◆ **Problem**: Determine how many lines in the listing contain the string "image". Only that number goes in the answer.

◆ **Dataset records**:
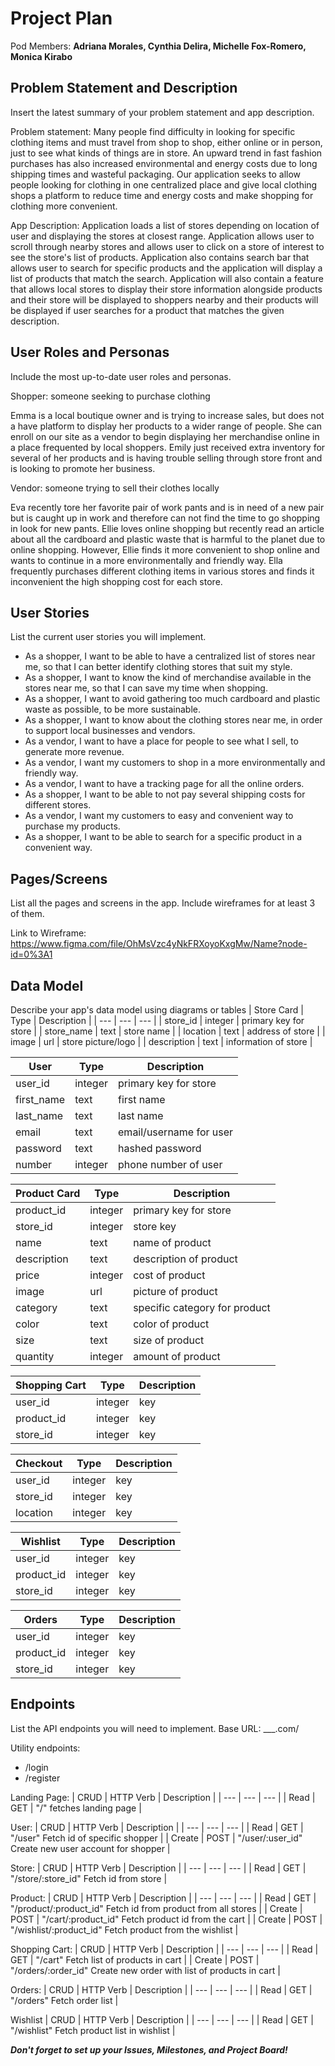 # Project Plan

Pod Members: **Adriana Morales, Cynthia Delira, Michelle Fox-Romero, Monica Kirabo**

## Problem Statement and Description

Insert the latest summary of your problem statement and app description.

Problem statement: Many people find difficulty in looking for specific clothing items and must travel from shop to shop, either online or in person, just to see what kinds of things are in store. An upward trend in fast fashion purchases has also increased environmental and energy costs due to long shipping times and wasteful packaging. Our application seeks to allow people looking for clothing in one centralized place and give local clothing shops a platform to reduce time and energy costs and make shopping for clothing more convenient.

App Description: Application loads a list of stores depending on location of user and displaying the stores at closest range. Application allows user to scroll through nearby stores and allows user to click on a store of interest to see the store's list of products. Application also contains search bar that allows user to search for specific products and the application will display a list of products that match the search. Application will also contain a feature that allows local stores to display their store information alongside products and their store will be displayed to shoppers nearby and their products will be displayed if user searches for a product that matches the given description.

## User Roles and Personas

Include the most up-to-date user roles and personas.


Shopper: someone seeking to purchase clothing

Emma is a local boutique owner and is trying to increase sales, but does not a have platform to display her products to a wider range of people. She can enroll on our site as a vendor to begin displaying her merchandise online in a place frequented by local shoppers.
Emily just received extra inventory for several of her products and is having trouble selling through store front and is looking to promote her business.

Vendor: someone trying to sell their clothes locally

Eva recently tore her favorite pair of work pants and is in need of a new pair but is caught up in work and therefore can not find the time to go shopping in look for new pants.
Ellie loves online shopping but recently read an article about all the cardboard and plastic waste that is harmful to the planet due to online shopping. However, Ellie finds it more convenient to shop online and wants to continue in a more environmentally and friendly way.
Ella frequently purchases different clothing items in various stores and finds it inconvenient the high shopping cost for each store.

## User Stories

List the current user stories you will implement.

- As a shopper, I want to be able to have a centralized list of stores near me, so that I can better identify clothing stores that suit my style.
- As a shopper, I want to know the kind of merchandise available in the stores near me, so that I can save my time when shopping.
- As a shopper, I want to avoid gathering too much cardboard and plastic waste as possible, to be more sustainable.
- As a shopper, I want to know about the clothing stores near me, in order to support local businesses and vendors.
- As a vendor, I want to have a place for people to see what I sell, to generate more revenue.
- As a vendor, I want my customers to shop in a more environmentally and friendly way.
- As a vendor, I want to have a tracking page for all the online orders.
- As a shopper, I want to be able to not pay several shipping costs for different stores.
- As a vendor, I want my customers to easy and convenient way to purchase my products.
- As a shopper, I want to be able to search for a specific product in a convenient way.

## Pages/Screens

List all the pages and screens in the app. Include wireframes for at least 3 of them.

Link to Wireframe: https://www.figma.com/file/OhMsVzc4yNkFRXoyoKxgMw/Name?node-id=0%3A1

## Data Model

Describe your app's data model using diagrams or tables
| Store Card | Type | Description |
| --- | --- | --- |
| store_id | integer | primary key for store |
| store_name | text | store name |
| location | text | address of store |
| image | url | store picture/logo |
| description | text | information of store |

| User | Type | Description |
| --- | --- | --- |
| user_id | integer | primary key for store |
| first_name | text | first name |
| last_name | text | last name |
| email | text | email/username for user |
| password | text | hashed password |
| number | integer | phone number of user |

| Product Card | Type | Description |
| --- | --- | --- |
| product_id | integer | primary key for store |
| store_id | integer | store key |
| name | text | name of product |
| description | text | description of product |
| price | integer | cost of product |
| image | url | picture of product |
| category | text | specific category for product |
| color | text | color of product |
| size | text | size of product |
| quantity | integer | amount of product |

| Shopping Cart | Type | Description |
| --- | --- | --- |
| user_id | integer | key |
| product_id | integer | key |
| store_id | integer | key |

| Checkout | Type | Description |
| --- | --- | --- |
| user_id | integer | key |
| store_id | integer | key |
| location | integer | key |

| Wishlist | Type | Description |
| --- | --- | --- |
| user_id | integer | key |
| product_id | integer | key |
| store_id | integer | key |

| Orders | Type | Description |
| --- | --- | --- |
| user_id | integer | key |
| product_id | integer | key |
| store_id | integer | key |

## Endpoints

List the API endpoints you will need to implement.
Base URL: ___.com/

Utility endpoints:
- /login
- /register

Landing Page:
| CRUD | HTTP Verb | Description |
| --- | --- | --- |
| Read | GET | "/" fetches landing page |

User: 
| CRUD | HTTP Verb | Description |
| --- | --- | --- |
| Read | GET | "/user" Fetch id of specific shopper | 
| Create | POST | "/user/:user_id" Create new user account for shopper |

Store: 
| CRUD | HTTP Verb | Description |
| --- | --- | --- |
| Read | GET | "/store/:store_id" Fetch id from store |

Product:
| CRUD | HTTP Verb | Description |
| --- | --- | --- |
| Read | GET | "/product/:product_id" Fetch id from product from all stores |
| Create | POST | "/cart/:product_id" Fetch product id from the cart |
| Create | POST | "/wishlist/:product_id" Fetch product from the wishlist |

Shopping Cart:
| CRUD | HTTP Verb | Description |
| --- | --- | --- |
| Read | GET | "/cart" Fetch list of products in cart |
| Create | POST | "/orders/:order_id" Create new order with list of products in cart |

Orders:
| CRUD | HTTP Verb | Description |
| --- | --- | --- |
| Read | GET | "/orders" Fetch order list |

Wishlist
| CRUD | HTTP Verb | Description |
| --- | --- | --- |
| Read | GET | "/wishlist" Fetch product list in wishlist |

***Don't forget to set up your Issues, Milestones, and Project Board!***
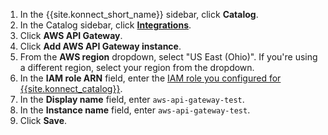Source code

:1. In the {{site.konnect_short_name}} sidebar, click **Catalog**.
1. In the Catalog sidebar, click **[Integrations](https://cloud.konghq.com/us/service-catalog/integrations)**. 
1. Click **AWS API Gateway**.
1. Click **Add AWS API Gateway instance**.
1. From the **AWS region** dropdown, select "US East (Ohio)".
   If you're using a different region, select your region from the dropdown.
1. In the **IAM role ARN** field, enter the [IAM role you configured for {{site.konnect_catalog}}](#aws-api-gateway).
1. In the **Display name** field, enter `aws-api-gateway-test`.
1. In the **Instance name** field, enter `aws-api-gateway-test`.
1. Click **Save**.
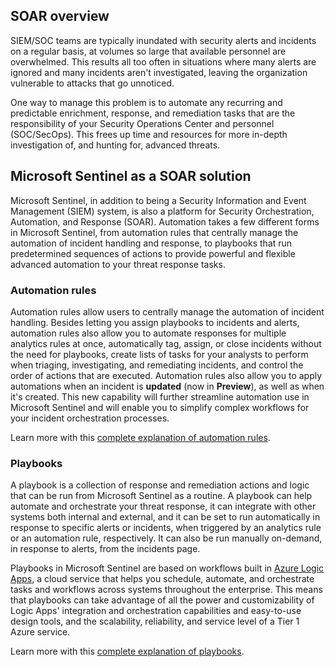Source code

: ## SOAR overview

SIEM/SOC teams are typically inundated with security alerts and incidents on a regular basis, at volumes so large that available personnel are overwhelmed. This results all too often in situations where many alerts are ignored and many incidents aren't investigated, leaving the organization vulnerable to attacks that go unnoticed.

One way to manage this problem is to automate any recurring and predictable enrichment, response, and remediation tasks that are the responsibility of your Security Operations Center and personnel (SOC/SecOps). This frees up time and resources for more in-depth investigation of, and hunting for, advanced threats.

## Microsoft Sentinel as a SOAR solution

Microsoft Sentinel, in addition to being a Security Information and Event Management (SIEM) system, is also a platform for Security Orchestration, Automation, and Response (SOAR). Automation takes a few different forms in Microsoft Sentinel, from automation rules that centrally manage the automation of incident handling and response, to playbooks that run predetermined sequences of actions to provide powerful and flexible advanced automation to your threat response tasks.
<!--
[](/azure/sentinel/automation#automation-rules)
-->

### Automation rules

Automation rules allow users to centrally manage the automation of incident handling. Besides letting you assign playbooks to incidents and alerts, automation rules also allow you to automate responses for multiple analytics rules at once, automatically tag, assign, or close incidents without the need for playbooks, create lists of tasks for your analysts to perform when triaging, investigating, and remediating incidents, and control the order of actions that are executed. Automation rules also allow you to apply automations when an incident is **updated** (now in **Preview**), as well as when it's created. This new capability will further streamline automation use in Microsoft Sentinel and will enable you to simplify complex workflows for your incident orchestration processes.

Learn more with this [complete explanation of automation rules](/azure/sentinel/automate-incident-handling-with-automation-rules).

<!--
[](/azure/sentinel/automation#playbooks)
-->

### Playbooks

A playbook is a collection of response and remediation actions and logic that can be run from Microsoft Sentinel as a routine. A playbook can help automate and orchestrate your threat response, it can integrate with other systems both internal and external, and it can be set to run automatically in response to specific alerts or incidents, when triggered by an analytics rule or an automation rule, respectively. It can also be run manually on-demand, in response to alerts, from the incidents page.

Playbooks in Microsoft Sentinel are based on workflows built in [Azure Logic Apps](/azure/logic-apps/logic-apps-overview), a cloud service that helps you schedule, automate, and orchestrate tasks and workflows across systems throughout the enterprise. This means that playbooks can take advantage of all the power and customizability of Logic Apps' integration and orchestration capabilities and easy-to-use design tools, and the scalability, reliability, and service level of a Tier 1 Azure service.

Learn more with this [complete explanation of playbooks](/azure/sentinel/automate-responses-with-playbooks).

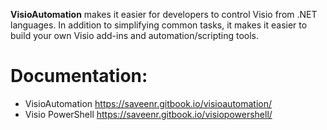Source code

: **VisioAutomation** makes it easier for developers to control Visio from .NET languages. In addition to simplifying common tasks, it makes it easier to build your own Visio add-ins and automation/scripting tools. 

# Documentation:
* VisioAutomation https://saveenr.gitbook.io/visioautomation/
* Visio PowerShell https://saveenr.gitbook.io/visiopowershell/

◆ **Response area**: 2